##### Data #####

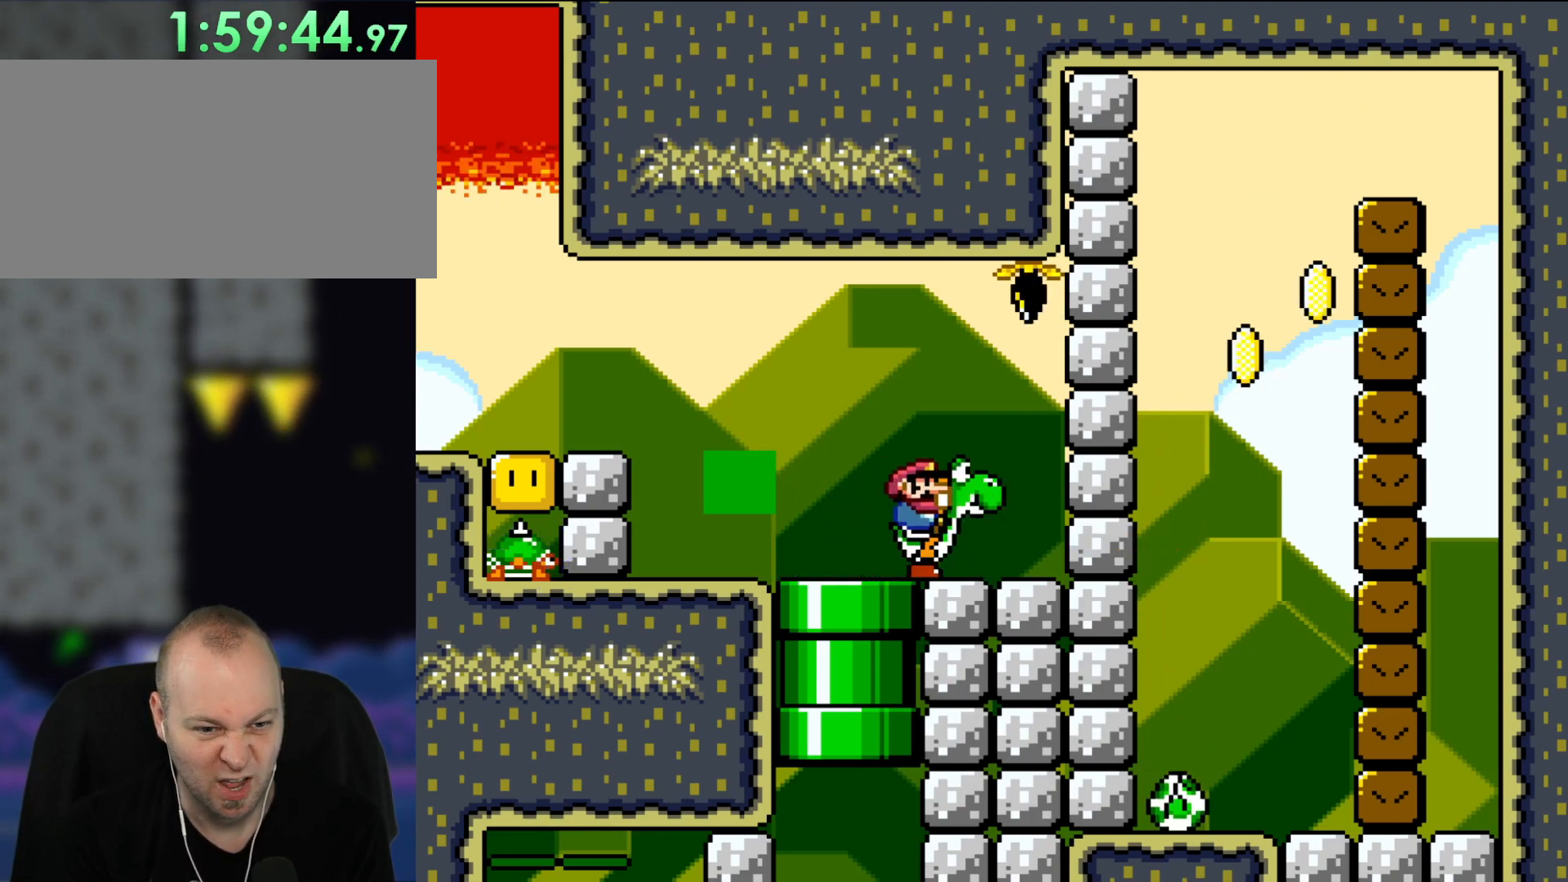
{"buttons": ["Y"], "events": []}
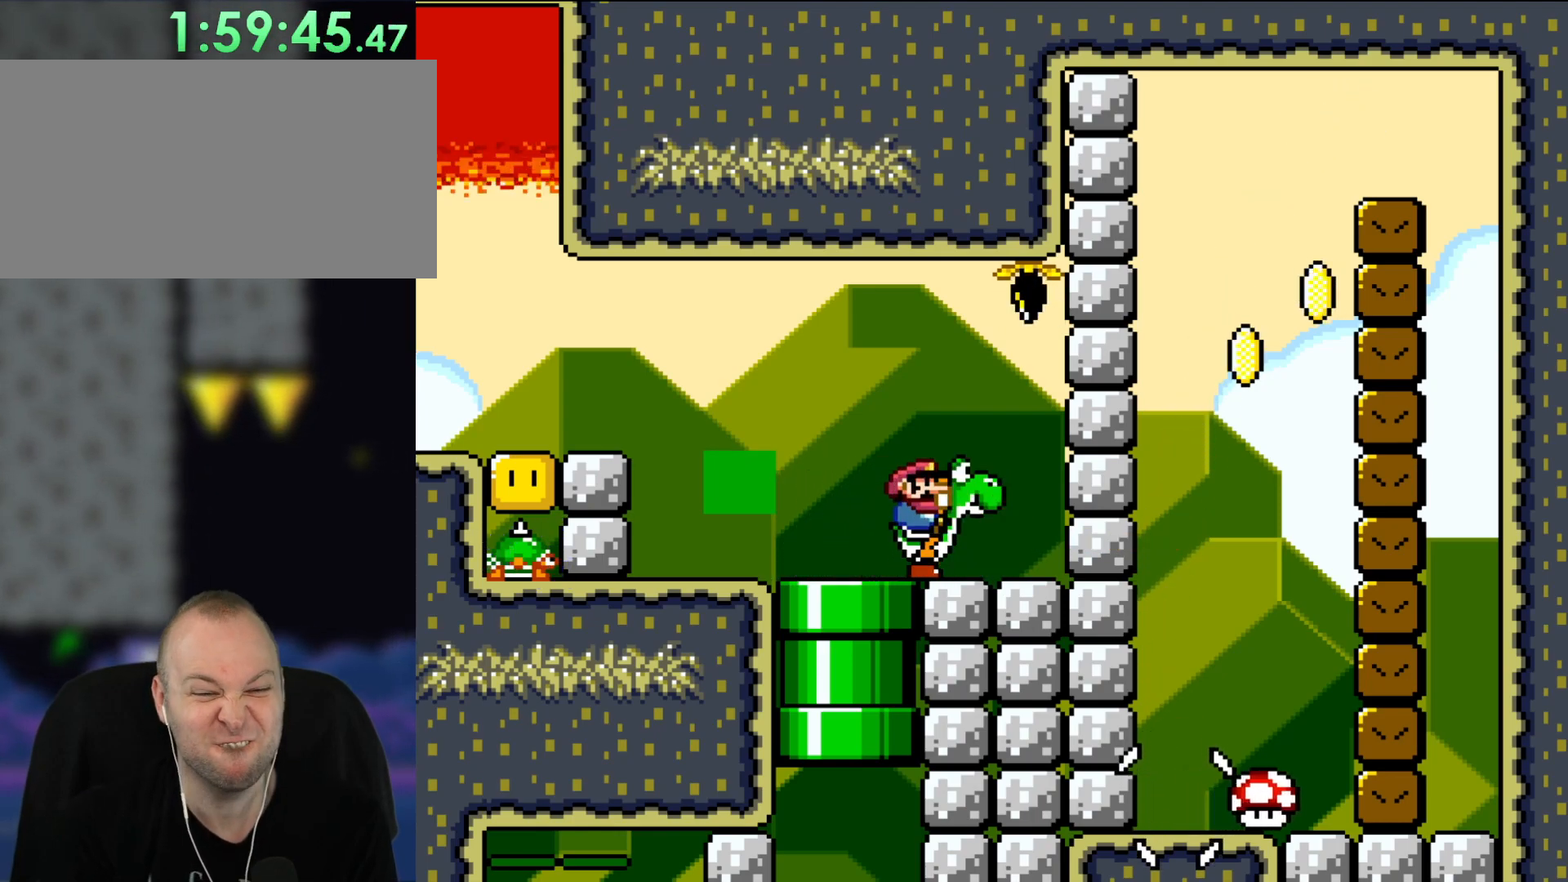
{"buttons": ["Y"], "events": []}
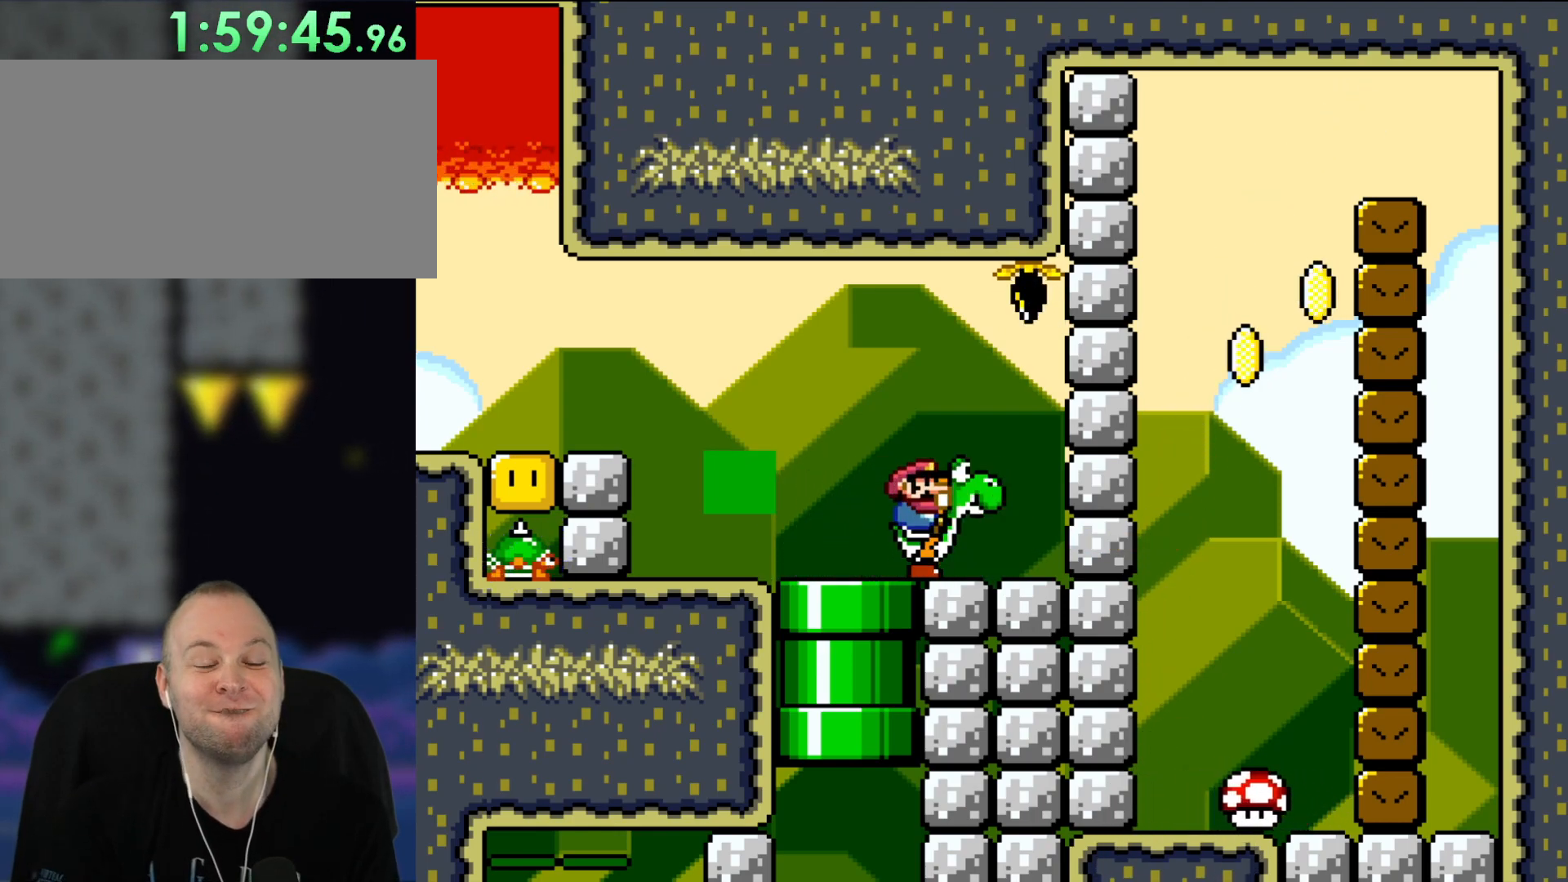
{"buttons": ["Y"], "events": []}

#####

- Work request
Before copying the material, set its pictures aside; then transcribe it word for word.

- Exercise solution
{"buttons": ["Y"], "events": []}
{"buttons": ["Y"], "events": []}
{"buttons": ["Y"], "events": []}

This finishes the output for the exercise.